= Bernhard J. Hering =

Bernhard J. Hering is professor of surgery and medicine and executive director of the Schulze Diabetes Institute at the University of Minnesota, where he serves as Vice Chair of Translational Medicine in the Medical School's Department of Surgery and where he holds the McKnight Presidential Chair in Transplantation Science and the Jeffrey Dobbs and David Sutherland, MD, PhD Chair in Diabetes Research.

== Biography ==

He received his medical degree in 1983 at Justus Liebig University Medical School, in Giessen, Germany, where he also did his residency in internal medicine, followed by training in endocrinology. He joined the faculty at the University of Minnesota Medical School in 1996.

== Academic work ==

Hering is an internationally renowned leader in the field of islet cell transplantation, with his research focusing on innovating and implementing cell-based therapeutics into specialty care biologics for diabetes. The human islet transplant protocol that Dr. Hering and his team have refined has markedly improved short-term and long-term clinical outcomes in patients with type 1 diabetes; key elements of this protocol have been adopted for the Phase 3 licensure trial of human islets by the National Institutes of Health (NIH)-sponsored multi-center Clinical Islet Transplant Consortium.

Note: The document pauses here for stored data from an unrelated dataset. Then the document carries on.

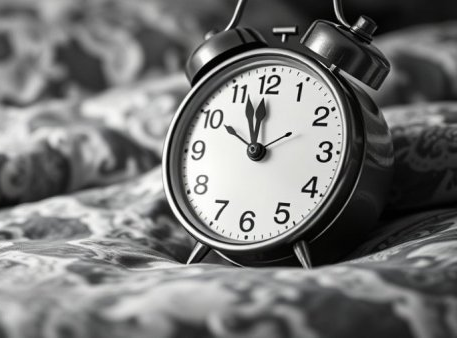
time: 11:56
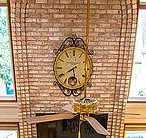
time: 5:40
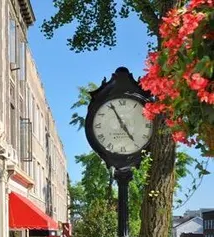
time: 4:55
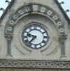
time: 9:37
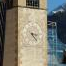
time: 3:23
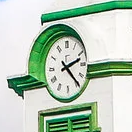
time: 2:23
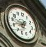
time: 6:41
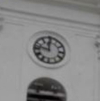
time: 11:46
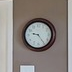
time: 9:24
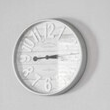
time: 8:44
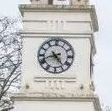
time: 4:42
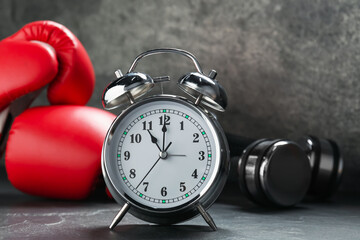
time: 11:00
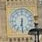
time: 6:29
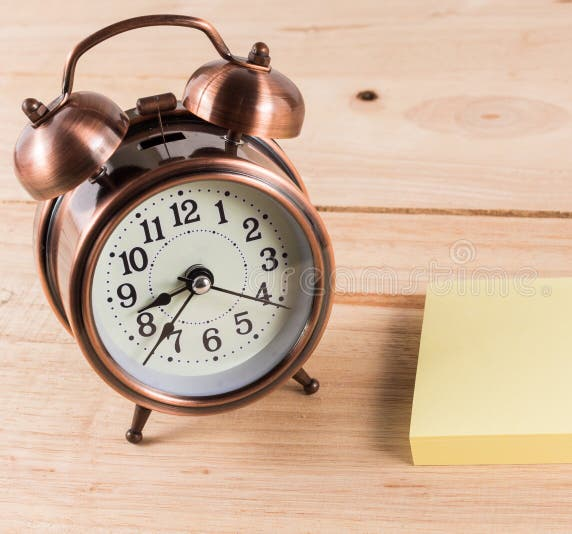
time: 8:37
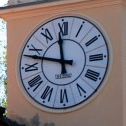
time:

For islet transplantation to become a premier treatment option for type 1 diabetes, a widely available cell source and a safe rejection prophylaxis are required. Hering's research group has addressed both requirements. Widely recognized as a pioneer in islet xenotransplantation, Hering and his team demonstrated that xenogeneic, porcine donor-derived islets can be utilized as a cell source for transplant in diabetes. His research group was the first to demonstrate long-term diabetes reversal after adult porcine islet xenotransplants in nonhuman primates, an accomplishment that has reinvigorated the field of xenotransplantation. Hering co-founded Spring Point Project, an organization established to generate designated pathogen-free, ‘medical-grade’ source pigs for planned clinical translation of islet xenotransplantation. To eliminate the need for recipient immunosuppression, Hering has collaborated with Drs. Singh, Ramachandran, and Graham at the University of Minnesota and Drs. Luo and Miller at Northwestern University and others to develop the first strategy to induce reliably and safely stable immune tolerance of transplants in any stringent preclinical model that does not require same donor bone marrow transplantation with its intense conditioning regimen. This strategy involves the peritransplant administration of apoptotic donor leukocytes under short-term immunosuppression and, unlike strategies that involve same donor bone marrow or hematopoietic stem cell transplantation, is consistently effective in nonhuman primates even without requiring irradiation, indiscriminate T cell depletion, myelosuppression, and calcineurin inhibition in transplant recipients, thereby pointing to a clinically applicable path toward immune tolerance of islet allografts and possibly also solid organ allografts. To extend these findings to induction of immune tolerance to porcine islet cell and organ xenografts, Hering is partnering with investigators with expertise in gene editing of porcine donors to integrate preemptive treatments with apoptotic donor leukocytes and genetic engineering of porcine donors into a safe and successful rejection prophylaxis for wide application in porcine to human xenotransplantation.

He has been invited to advise the Food and Drug Administration (FDA) and the National Institute of Health (NIH) on issues related to xenotransplantation and cellular therapies for diabetes. He has sat on the editorial boards of several professional journals and is the author or co-author of 25 book chapters and of over 300 articles, including articles in Nature, Nature Medicine, Nature Communications, Proceedings of the National Academy of Sciences, New England Journal of Medicine, and the Journal of the American Medical Association.

Hering has been a long-term member of the steering committees of the NIH Immune Tolerance Network, NIH Clinical Islet Transplant Consortium, NIH Nonhuman Primate Transplantation Tolerance Collaborative Study Group, and NIH Type 1 Diabetes TrialNet; he currently serves on the steering committee of the NIH Nonhuman Primate Transplantation Tolerance Collaborative Study Group. Hering is also the medical director of the NIH Collaborative Islet Transplant Registry (CITR). He served as president of the Cell Transplant Society, president of the International Xenotransplantation Association (IXA), and as president of the International Pancreas and Islet Transplant Association (IPITA).

In recognition for his outstanding contributions to islet transplantation, Hering was named by U.S. News & World Report and Castle Connolly Medical Ltd. one of America's Top Doctors, a distinction reserved for the top 1% of physicians across the U.S. for their specialty. Additional honors include the Paul E. Lacy Memorial Lecture Award from The International Pancreas and Islet Transplant Association in 2023, the most prestigious international recognition in the field of cell therapy for diabetes.